Aim of the exercise:
Print the listing below exactly, minus its pictures.

### Dataset extract ###

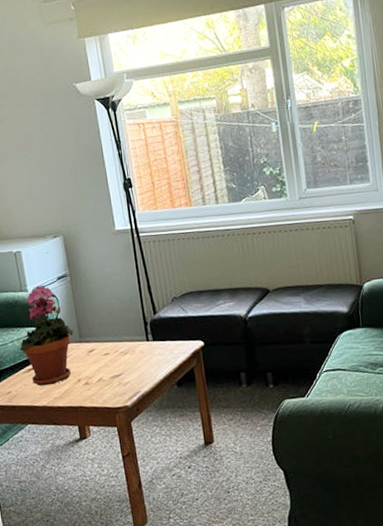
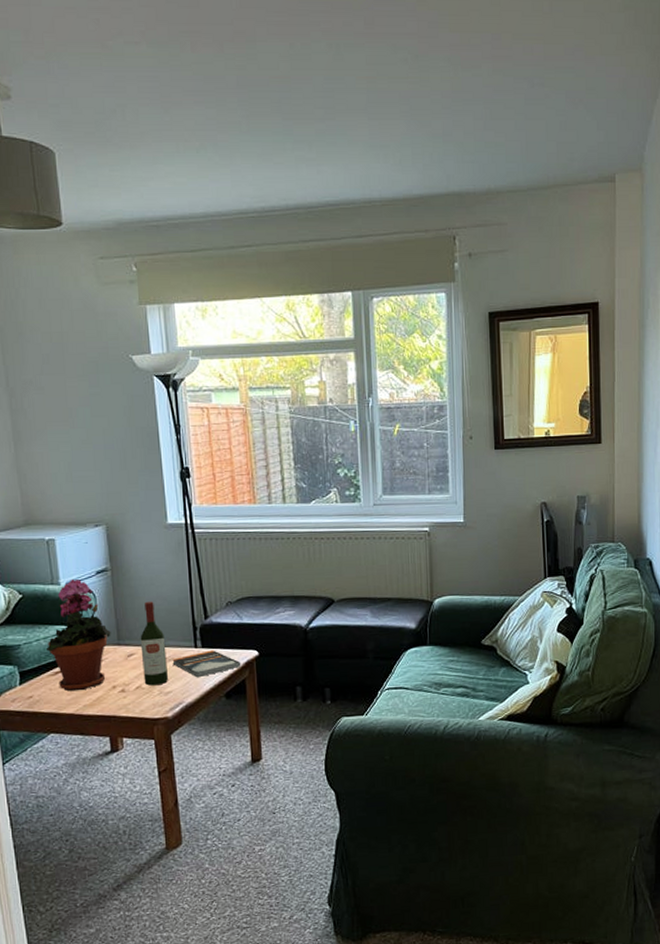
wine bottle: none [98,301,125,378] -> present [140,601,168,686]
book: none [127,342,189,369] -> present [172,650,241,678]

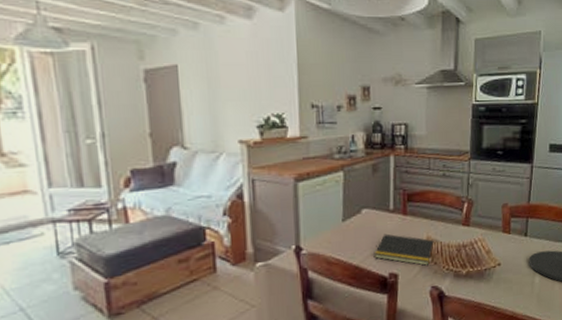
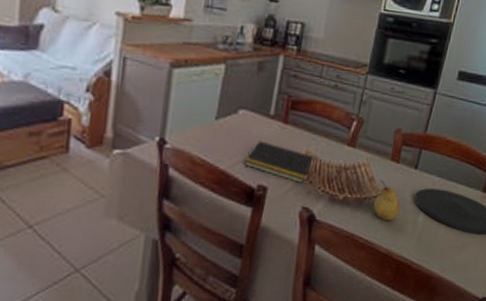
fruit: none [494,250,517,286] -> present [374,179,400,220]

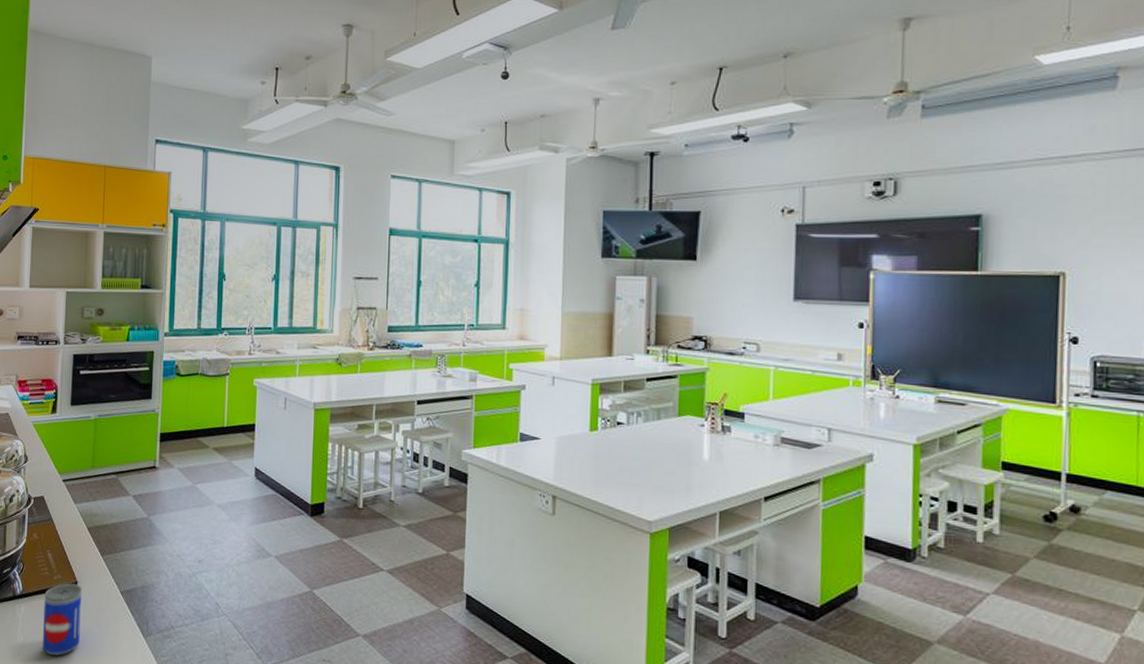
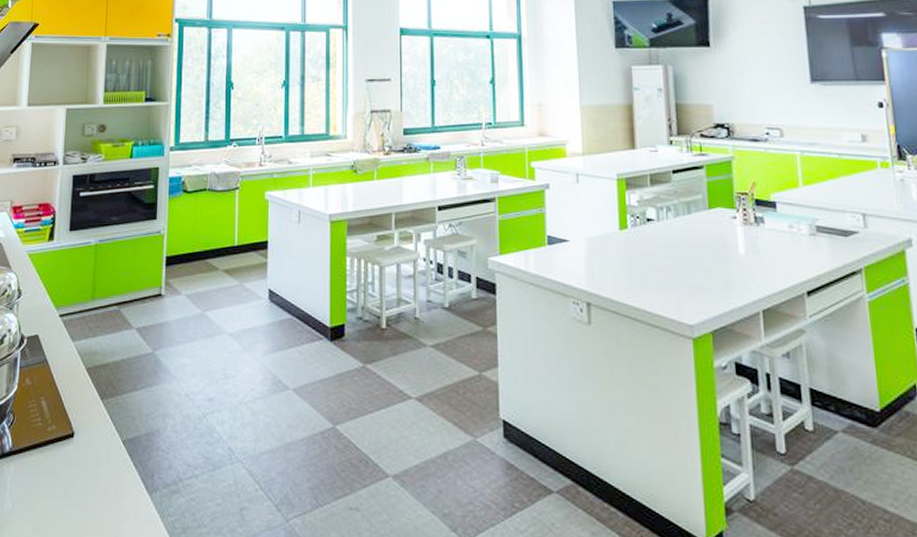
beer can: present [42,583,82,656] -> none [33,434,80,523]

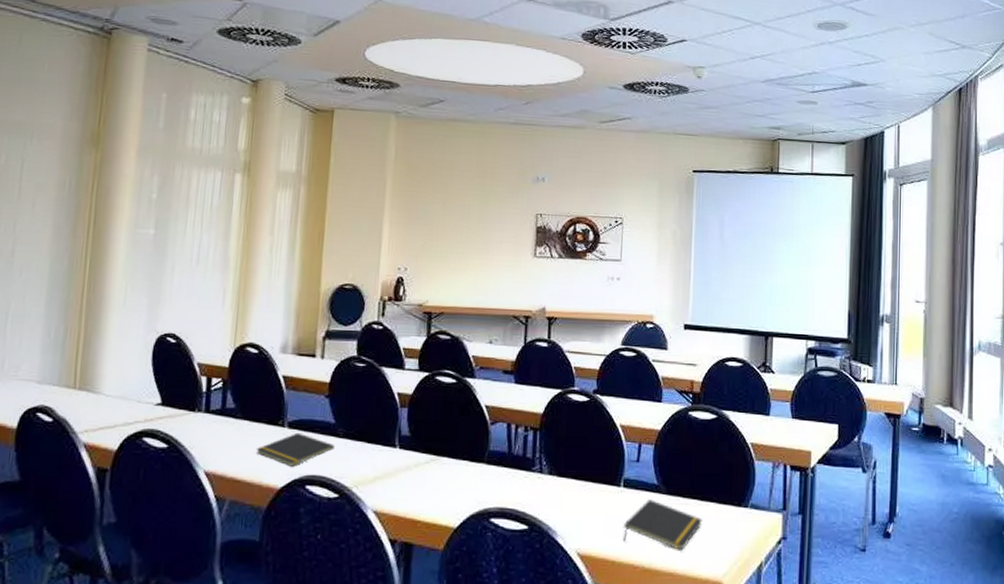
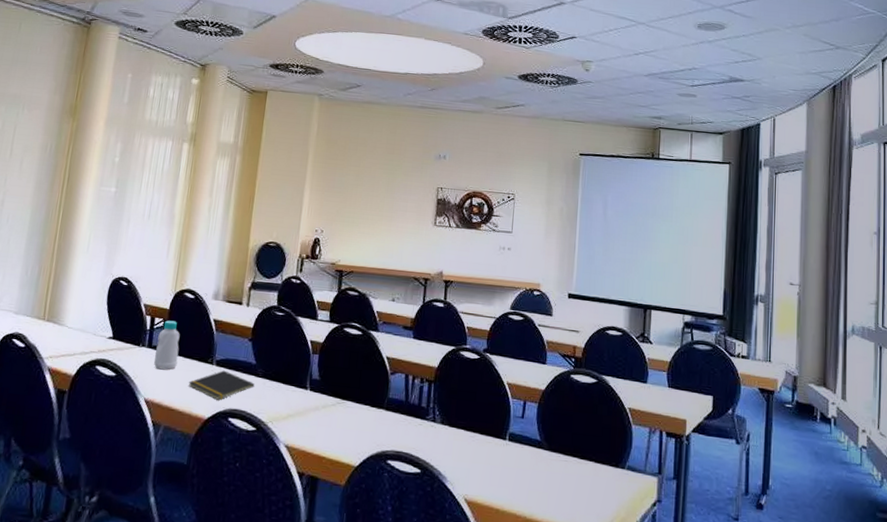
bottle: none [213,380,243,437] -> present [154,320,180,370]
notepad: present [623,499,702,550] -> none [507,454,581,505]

###

Solved exercise:
wine bottle: none [98,301,125,378] -> present [140,601,168,686]
book: none [127,342,189,369] -> present [172,650,241,678]

fruit: none [494,250,517,286] -> present [374,179,400,220]

beer can: present [42,583,82,656] -> none [33,434,80,523]

bottle: none [213,380,243,437] -> present [154,320,180,370]
notepad: present [623,499,702,550] -> none [507,454,581,505]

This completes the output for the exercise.